DENGAN PEMICU KESUBURAN
Setelah yakin hormonnya terganggu, terapi mulai dijalankan. Pada wanita, diawali dengan diberikan obat anti hormon estrogen atau obat pemicu kesuburan, untuk memicu pengeluaran FSH. "Obat ini dimakan pada hari ke-3, 4, dan 5 siklus haidnya, karena hormon baru tinggi setelah hari ke-3. Saat inilah hormon FSH dipicu," jelas Andon. Cara ini dicoba selama 6 kali siklus.
Jika dengan pemicu kesuburan ini tetap tak manjur, berarti dosisnya kurang tinggi dan perlu distimulus dengan hormon dari luar. Meski, dalam menggunakan obat pemicu kesuburan ini pun, dosisnya selalu dinaikkan. "Pertama akan diberikan 1 x 50 mg selama 2 bulan. Bila tak ada perkembangan, diberikan lagi 2x50 mg pada dua bulan berikutnya. Bila tak berhasil juga, 2 bulan kemudian dinaikkan lagi jadi 3x50 mg. Jika selama 6 bulan itu belum juga terbentuk ovulasi, barulah diputuskan untuk diberikan hormon dari luar."
Suntikan hormon ini dilakukan pada hari ke-6 sampai ke-10 siklus haid, yaitu berupa suntikan hormon FSH atau gabungan antara FSH-LH. "Tergantung dokternya mau pakai yang mana. Namun yang paling sering hanya suntikan hormon FSH. Sebab, diketahui hormon LH tak boleh tinggi-tinggi karena malah menyebabkan folikel tak pecah-pecah, hingga tak usah dipakai LH." Suntikan hormon ini dilakukan setiap hari. "Itulah yang menyusahkan kaum ibu, karena harus datang untuk suntik tiap hari. Belum lagi harganya yang cukup mahal," tutur Andon.

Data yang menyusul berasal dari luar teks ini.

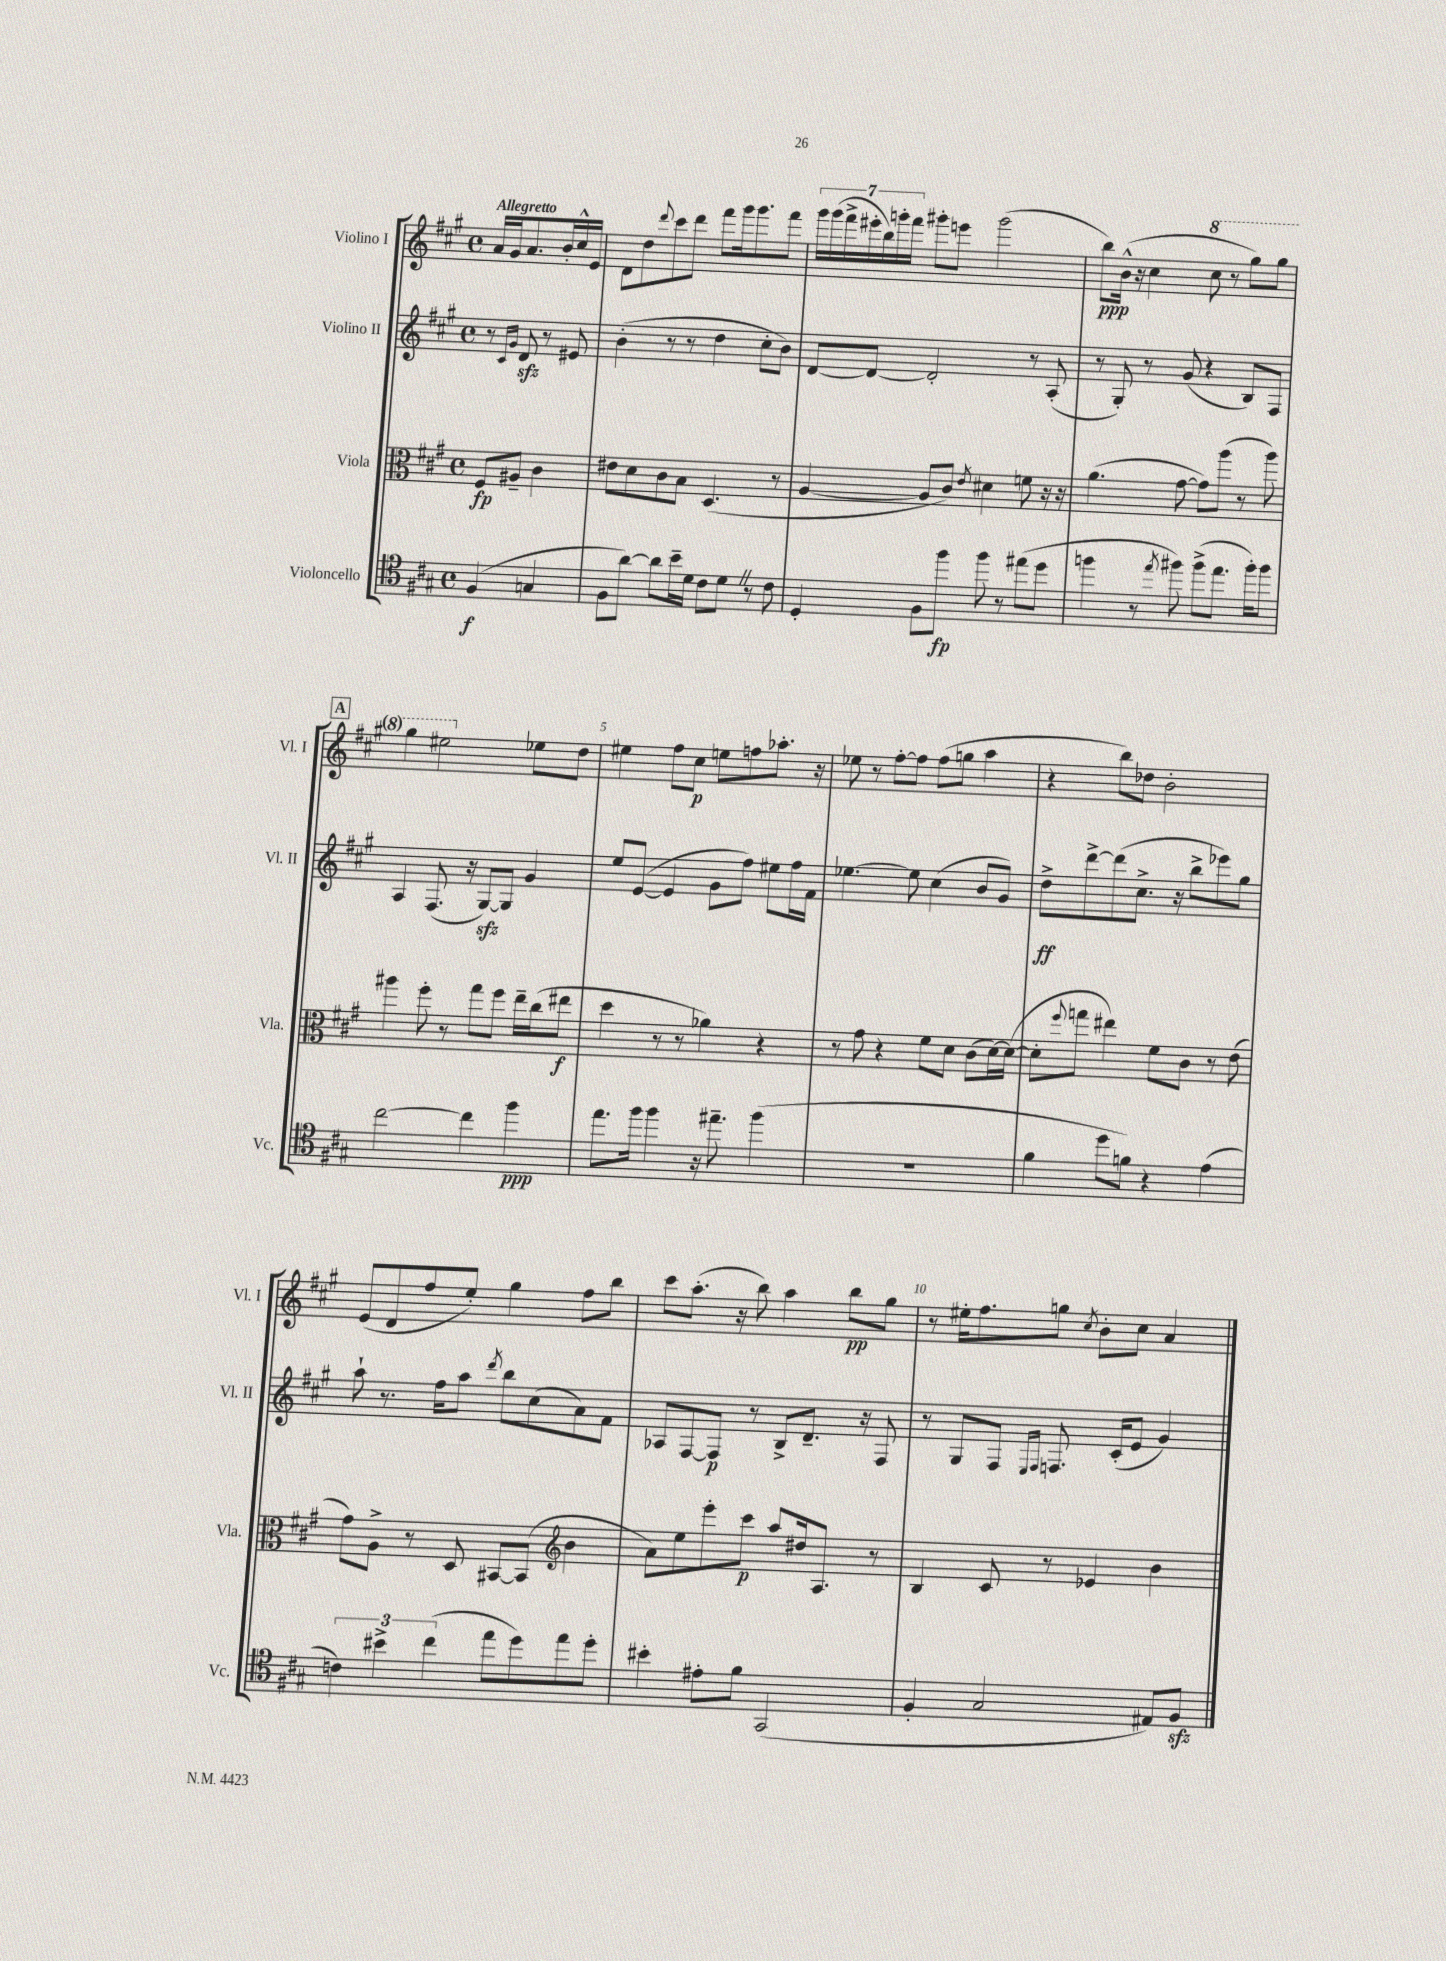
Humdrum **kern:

**kern	**kern	**kern	**kern
*staff4	*staff3	*staff2	*staff1
*clefC4	*clefC3	*clefG2	*clefG2
*k[f#c#g#]	*k[f#c#g#]	*k[f#c#g#]	*k[f#c#g#]
*M4/4	*M4/4	*M4/4	*M4/4
*met(c)	*met(c)	*met(c)	*met(c)
(4F#	8F#	8r	16a
.	.	.	16g#
.	.	16qqc#	.
.	.	16qqg#	.
.	8A#~	8d	8.a
4G	4c#	8r	.
.	.	.	16b'
.	.	8e#	16cc#^^
.	.	.	16e
=	=	=	=
8F#	8e#	(4b'	8d
[8a)	8d	.	8dd
.	.	.	8qqddd
8a]	8c#	8r	8ccc#
16b~	8B	8r	8ddd
16d	.	.	.
8c#	(4.D	4dd	8fff#
8d	.	.	16ggg#
.	.	.	8.ggg#
8r	.	8cc#'	.
8c#	8r	8b)	8fff#
=	=	=	=
4D'	[4A	[8d	28ggg#
.	.	.	(28ggg#
.	.	.	28fff#^
.	.	.	28eee#'
.	.	8d_	.
.	.	.	28bb)
.	.	.	28ggg'
.	.	.	28fff#
8F#	8A]	2d']	8ggg#'
8ff#	8c#)	.	8eee
.	8qe	.	.
8ff#	4d#	.	(2ggg#
8r	.	.	.
(8ee#	8f	8r	.
8dd	16r	(8A'	.
.	16r	.	.
=	=	=	=
4ff	(4.a	8r	8bb)
.	.	8G#')	(16b^^
.	.	.	16r
8r	.	8r	4cc#
8qee	.	.	.
8ff#)	[8g#	(8g#	.
(8ff#^	8g#])	4r	8ccc#
8.ee	(8aa	.	8r
.	8r	8B)	8ggg#)
16ff#')	.	.	.
8ff#	8aa)	8F#	8ggg#
=	=	=	=
[2cc#	4aa#	4A	4ggg#
.	8ff#'	(8.F#	2eee#
.	8r	.	.
.	.	16r	.
4cc#]	8gg#	[8G#)	.
.	8ff#	8G#]	.
4ff#	16ee~	4g#	8ee-
.	(16cc#	.	.
.	8ee#	.	8dd
=	=	=	=
8.ee	4dd	8ee	4ee#
.	.	([8e	.
16ff#	.	.	.
4ff#	8r	4e]	8ff#
.	8r	.	8cc#
16r	4a-)	8g#	8ee
8.ee#~	.	.	.
.	.	8ff#)	8ff
(4ff#	4r	8ee#	8.aa-'
.	.	16ff#	.
.	.	16f#	16r
=	=	=	=
1r	8r	[4.ee-	8ee-
.	8g#	.	8r
.	4r	.	[8ff#'
.	.	8ee-]	8ff#]
.	8f#	(4cc#	(8ff#
.	8d	.	8gg
.	(8c#	8b	4aa
.	[16d)	8g#)	.
.	(16d_	.	.
=	=	=	=
4f#	8d']	8dd^	4r
.	8qqff#	.	.
.	8gg	[8ddd^	.
8dd	4ee#)	(8ddd]	8bb)
8f)	.	8.cc#^	8dd-
4r	8f#	.	2b'
.	.	16r	.
.	8c#	8bb^	.
(4e	8r	8eee-)	.
.	(8e	8gg#	.
=	=	=	=
6c)	8g#)	8aa`	(8e
.	8A^	8.r	8d
6b#^	.	.	.
.	8r	.	8ff#
.	.	16ff#	.
(6cc#	.	.	.
.	8D	8aa	8ee')
.	.	8qddd	.
8ee	[8BB#	8bb	4gg#
8dd)	(8BB#]	(8cc#	.
*	*clefG2	*	*
8ee	4b	8a)	8ff#
8dd'	.	8f#	8bb
=	=	=	=
4b#'	8a)	8A-	8ccc#
.	8ee	[8F#	(8.aa'
8e#'	8eee'	8F#]	.
.	.	.	16r
8f#	8ccc#	8r	8bb)
(2GG#	8aa	8B^	4aa
.	16dd#	8.d~	.
.	8.A	.	.
.	.	.	8bb
.	.	16r	.
.	8r	8F#	8gg#
=	=	=	=
4F#'	4B	8r	8r
.	.	8G#	16ee#'
.	.	.	8.ff#
2G#	8c#	8F#	.
.	.	16qqE	.
.	.	16qqF#	.
.	8r	8.F	8gg
.	.	.	8qcc#
.	4e-	.	8b'
.	.	(16c#'	.
.	.	8e	8cc#
8E#)	4b	4g#)	4a
8F#	.	.	.
==	==	==	==
*-	*-	*-	*-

Pada hari ke-10 akan dievaluasi perkembangan folikelnya, apakah sudah membesar atau belum. Diameter folikel yang hampir pecah biasanya mencapai 18-20 mm. Jika ternyata belum juga membesar, terapi diulang lagi pada siklus haid berikutnya dengan dosis yang ditambah. Di awal terapi, dosis yang diberikan adalah 75 IU. Pada terapi yang kedua, dosisnya dinaikkan jadi 150 IU.
Bila folikelnya sudah membesar, akan disuntik hormon lagi, yaitu hormon hCG (human Chorionic Gonadotropin), dengan harapan folikelnya bisa pecah. "Kita harapkan folikel itu pecah dalam waktu 36 jam. Itulah mengapa, saat pecah ini, diharapkan sperma suami juga siap diinseminasi."
Jika dengan terapi hormon ini juga gagal, maka terapi akan dilakukan dengan cara benar-benar dimanipulasi dari awal. "Jadi, hormon alamiahnya dihilangkan sama sekali atau diblok dulu, kemudian baru dimanipulasi dari luar dengan diberikan hormon GnRH yang benar-benar mirip hormon yang ada dalam tubuh. Setelah itu dilihat perkembangan pertumbuhan folikelnya," lanjut Andon.